Government accused of ‘burying’ urgent research on conversion therapy in the UK
Minister for women and equalities Liz Truss, Conservative MP for South West Norfolk, arrives on Downing Street for a cabinet meeting in London, England on 20 October 2020. (Photo by David Cliff/NurPhoto via Getty Images)
The Conservative government has been accused of “burying” key conversion therapy research which hit ministers’ desks over eight months ago.
The report – led by by Coventry University – followed a call for people to share first-hand experiences of conversion therapy “in a medical, commercial or faith-based context”.
It was commissioned over two years ago by the Government Equalities Office when Theresa May was in Downing Street. Liz Truss, as minister for women and equalities, is currently resposible for the GEO.
A BBC Freedom of Information request revealed that a final draft was received on 15 December, 2020. However, the findings still remain unpublished.
Matt Hyndman, co-founder of the Ban Conversion Therapy campaign group, told the BBC that the report should have been published back in January.
“It sounds like it’s just been buried in a drawer somewhere and it’s not that urgent,” he said. “If they’ve commissioned a study which says conversion therapy is happening and it’s quite severe and they’ve been delaying to ban it, it’s not a good look.”
He questioned why more information was needed to move ahead with a ban, saying: “We have so many stories of people and organisations that can attest to the harm it causes.”
Campaigners have heavily criticised the Conservatives for “dragging their feet” on the matter of conversion therapy, which remains legal in the UK three years after the government first pledged to ban the practice in the 2018 LGBT Action Plan.
After continual delays prompted a string of resignations from the government’s LGBT+ advisory panel in March, equalities minister Liz Truss promised to bring forward a ban “shortly”.
Two months later the government said the legislation would only be advanced after a public consultation process which will “ensure that the ban can address the practice while protecting the medical profession; defending freedom of speech; and upholding religious freedom”.
This has led to fears that an eventual ban could include exemptions for faith groups, which are often the perpetrators of conversion therapy.
A government spokesperson said, per the BBC: “Our approach is based on a range of evidence, which we will publish alongside the consultation, including the Coventry University report.”
While the report is now complete, the consultation is still forthcoming with no timeline announced.
Faith communities are calling for conversion therapy to be banned
Stonewall CEO Nancy Kelley described plans for a public consultation as “concerning”, saying such a process “will be hard for our communities to hear”.
“We don’t need a consultation to know that all practices that seek to convert, suppress, cure or change us are dangerous, abusive and must be banned,” she said in May.
“Lesbian, gay, bi, trans, intersex and ace communities have been waiting almost three years for the UK government to follow through on their promise to ban all conversion practices, and any delay leaves us at further risk of abuse.”
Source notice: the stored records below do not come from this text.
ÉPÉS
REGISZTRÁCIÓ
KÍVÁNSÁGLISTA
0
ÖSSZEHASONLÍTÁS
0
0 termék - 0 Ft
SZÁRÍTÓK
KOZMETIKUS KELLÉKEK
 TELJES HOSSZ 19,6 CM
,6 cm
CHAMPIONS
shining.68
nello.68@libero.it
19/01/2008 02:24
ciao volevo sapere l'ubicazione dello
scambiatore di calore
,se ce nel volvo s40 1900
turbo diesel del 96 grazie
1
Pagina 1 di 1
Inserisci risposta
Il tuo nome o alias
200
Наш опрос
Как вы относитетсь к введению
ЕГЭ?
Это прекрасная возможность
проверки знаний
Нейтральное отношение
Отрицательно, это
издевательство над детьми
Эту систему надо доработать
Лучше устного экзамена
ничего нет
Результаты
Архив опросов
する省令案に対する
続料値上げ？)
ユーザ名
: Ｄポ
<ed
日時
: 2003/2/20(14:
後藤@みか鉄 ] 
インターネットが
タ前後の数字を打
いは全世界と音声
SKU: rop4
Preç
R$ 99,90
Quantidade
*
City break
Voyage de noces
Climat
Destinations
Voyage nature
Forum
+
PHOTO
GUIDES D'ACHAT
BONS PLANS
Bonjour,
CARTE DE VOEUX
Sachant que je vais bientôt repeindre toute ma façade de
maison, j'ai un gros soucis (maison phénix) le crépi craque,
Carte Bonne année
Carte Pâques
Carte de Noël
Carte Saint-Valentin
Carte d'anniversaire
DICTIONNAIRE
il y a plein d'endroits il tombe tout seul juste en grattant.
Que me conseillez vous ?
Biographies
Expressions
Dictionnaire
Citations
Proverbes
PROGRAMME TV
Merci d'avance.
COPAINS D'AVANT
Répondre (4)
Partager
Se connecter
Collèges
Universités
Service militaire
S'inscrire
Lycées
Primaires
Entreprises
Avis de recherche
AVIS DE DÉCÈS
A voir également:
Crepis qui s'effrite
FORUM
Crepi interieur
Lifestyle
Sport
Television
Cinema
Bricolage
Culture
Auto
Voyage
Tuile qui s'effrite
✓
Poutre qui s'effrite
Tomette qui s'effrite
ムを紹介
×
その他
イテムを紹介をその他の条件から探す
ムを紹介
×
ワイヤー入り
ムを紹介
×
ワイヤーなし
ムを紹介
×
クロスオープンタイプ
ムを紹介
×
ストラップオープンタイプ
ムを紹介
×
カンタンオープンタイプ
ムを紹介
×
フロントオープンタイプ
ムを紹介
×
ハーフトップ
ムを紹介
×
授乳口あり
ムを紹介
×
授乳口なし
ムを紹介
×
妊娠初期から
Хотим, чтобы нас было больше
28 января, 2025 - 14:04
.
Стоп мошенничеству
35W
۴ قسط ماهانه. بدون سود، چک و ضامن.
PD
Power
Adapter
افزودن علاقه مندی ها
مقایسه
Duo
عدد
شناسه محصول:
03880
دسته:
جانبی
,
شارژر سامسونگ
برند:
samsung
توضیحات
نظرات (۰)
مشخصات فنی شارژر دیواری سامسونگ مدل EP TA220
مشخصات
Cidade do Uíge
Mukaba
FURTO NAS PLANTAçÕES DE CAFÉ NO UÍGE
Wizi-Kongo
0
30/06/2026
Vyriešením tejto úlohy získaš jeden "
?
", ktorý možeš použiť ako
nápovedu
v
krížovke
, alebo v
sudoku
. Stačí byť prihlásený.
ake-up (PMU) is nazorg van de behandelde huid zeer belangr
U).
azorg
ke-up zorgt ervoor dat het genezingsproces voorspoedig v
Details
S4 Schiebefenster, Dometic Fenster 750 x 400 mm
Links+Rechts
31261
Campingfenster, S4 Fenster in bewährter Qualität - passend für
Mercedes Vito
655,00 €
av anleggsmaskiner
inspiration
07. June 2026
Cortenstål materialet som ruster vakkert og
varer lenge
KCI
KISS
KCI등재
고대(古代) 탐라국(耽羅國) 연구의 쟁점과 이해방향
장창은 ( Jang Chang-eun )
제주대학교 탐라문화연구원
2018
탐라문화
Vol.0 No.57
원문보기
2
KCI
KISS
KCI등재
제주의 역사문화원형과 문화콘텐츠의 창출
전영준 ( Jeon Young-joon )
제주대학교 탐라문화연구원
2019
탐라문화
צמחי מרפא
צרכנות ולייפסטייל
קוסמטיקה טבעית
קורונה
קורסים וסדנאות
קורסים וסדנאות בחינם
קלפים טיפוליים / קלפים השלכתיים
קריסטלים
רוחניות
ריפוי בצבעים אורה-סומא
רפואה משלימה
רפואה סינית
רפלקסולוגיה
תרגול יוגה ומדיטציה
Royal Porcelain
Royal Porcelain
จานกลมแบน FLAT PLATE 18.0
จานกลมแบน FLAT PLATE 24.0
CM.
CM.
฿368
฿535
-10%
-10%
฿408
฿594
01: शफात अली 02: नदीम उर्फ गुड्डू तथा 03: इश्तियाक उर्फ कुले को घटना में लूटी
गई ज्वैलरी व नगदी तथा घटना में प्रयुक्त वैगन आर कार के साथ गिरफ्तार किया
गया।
Although some groups such as the Evangelical Alliance have welcomed the consultation, multiple faith communities have called for a conversion therapy ban to be brought forward immediately.
In June the Hindu Council UK urged the government to “ban the so-called ‘conversion therapy’ as a degrading and harmful practice without delay,” a call echoed by Buddhist charity the Dhamma Center which said conversion therapy “has no place in the modern world”.
Meanwhile the bishop of Manchester explicitly backed the prosecution of religious leaders who provide the dangerous and debunked practice, saying that a public consultation “has all too often been a phrase used to excuse foot-dragging”.
In 2018 the government held a public consultation on reforms to the Gender Recognition Act (GRA), which would have simplified the process of legal gender recognition for trans people.
The results of that consultation weren’t announced until September 2020, which showed broad support for reform. Days later, the government announced that it was scrapping plans to reform the GRA.